### TEXTE DE LECTURE
• • • •

Aucun détail ne manquait et j'eus souvent l'occasion de revisiter les souvenirs de ma mère juive d'Algérie en parcourant, à mon tour, le théâtre pittoresque d'une enfance à jamais enfouie dans sa valise d'exil. Je marchais, alors, sur ses pas. Je rencontrais les personnages envoûtants qui voyageaient dans ses histoires embellies par les années perdues et je m'apercevais avec tendresse, qu'à aucun moment, sa mémoire n'avait failli.
A l'école de la rue de Toulon où elle fit ses premières armes, sous la baguette sévère d'institutrices revêches, elle se souvenait du bonnet d'âne désignant les "têtes en l'air" à l'innocente vindicte des élèves exemplaires. De sa maîtresse d'école qui se pâmait devant la beauté des grands yeux noirs de la "petite DURAND", qui semblaient soulignés de "khôl". De son préau qui s'ouvrait sur le balcon familial où la guettait sa maman-gâteau comme pour la rassurer dans cette difficile étape de la vie qu'était, alors, l'école communale.
De cette époque, elle avait gardé l'exaltation joyeuse de la petite fille insouciante élevée par sa mère, grondée par son père, surveillée par ses frères, adorée de sa famille. A l'instar de ses soeurs, elle apprenait à coudre et à repriser, à laver et à repasser, à tenir une maison le coeur content et l'âme fière de suivre l'exemple de sa mère qui le tenait, elle-même de sa grand-mère.
Elle se souvenait avec nostalgie de ce petit appartement de deux pièces au 31 rue Marengo, grande trouée qui zébrait la casbah en son milieu et se prolongeait par la rue Randon. J'imaginais en l'écoutant, la dose d'amour nécessaire à la coexistence pacifique de deux adultes et de six enfants, évoluant dans ce minuscule espace laissé ouvert sur le palier pour agrandir le volume et accueillir le courant d'air de l'amitié soufflé par le voisinage. Avec en prime, la fenêtre de la cuisine qui glissait en pente douce et en terrasses multicolores vers l'irréel, le grandiose, le majestueux panorama du port d'Alger.

• • • •

### DONNÉES SOURCES
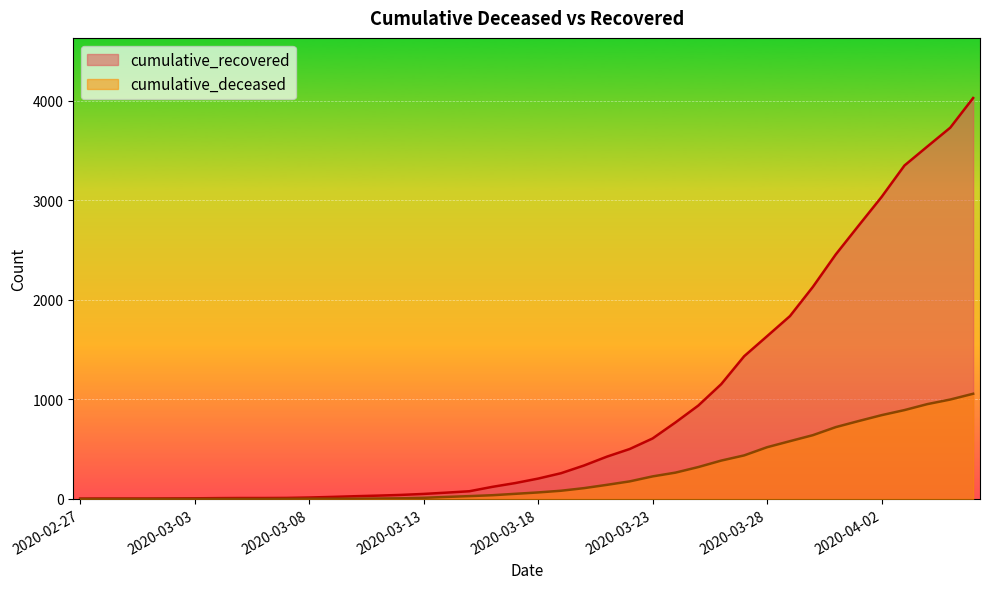

Reading right to left, list all the values displayed in this chart.

cumulative_recovered: 2020-04-06=4026	2020-04-05=3728	2020-04-04=3539	2020-04-03=3348	2020-04-02=3032	2020-04-01=2745	2020-03-31=2455	2020-03-30=2129	2020-03-29=1836	2020-03-28=1634	2020-03-27=1433	2020-03-26=1153	2020-03-25=938	2020-03-24=768	2020-03-23=607	2020-03-22=501	2020-03-21=424	2020-03-20=335	2020-03-19=258	2020-03-18=204	2020-03-17=159	2020-03-16=121	2020-03-15=77	2020-03-14=63	2020-03-13=50	2020-03-12=40	2020-03-11=33	2020-03-10=27	2020-03-09=20	2020-03-08=14	2020-03-07=10	2020-03-06=9	2020-03-05=9	2020-03-04=8	2020-03-03=6	2020-03-02=5	2020-03-01=4	2020-02-29=4	2020-02-28=4	2020-02-27=3
cumulative_deceased: 2020-04-06=1056	2020-04-05=998	2020-04-04=952	2020-04-03=892	2020-04-02=841	2020-04-01=782	2020-03-31=721	2020-03-30=640	2020-03-29=580	2020-03-28=519	2020-03-27=437	2020-03-26=385	2020-03-25=320	2020-03-24=264	2020-03-23=226	2020-03-22=176	2020-03-21=141	2020-03-20=108	2020-03-19=82	2020-03-18=65	2020-03-17=51	2020-03-16=37	2020-03-15=28	2020-03-14=20	2020-03-13=11	2020-03-12=6	2020-03-11=4	2020-03-10=2	2020-03-09=2	2020-03-08=2	2020-03-07=1	2020-03-06=0	2020-03-05=0	2020-03-04=0	2020-03-03=0	2020-03-02=0	2020-03-01=0	2020-02-29=0	2020-02-28=0	2020-02-27=0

• • • •

### EXERCICE
Selon le texte de lecture, à quelle adresse se trouvait le petit appartement de deux pièces de la famille ?

### RÉPONSE À L'EXERCICE
Au 31 rue Marengo.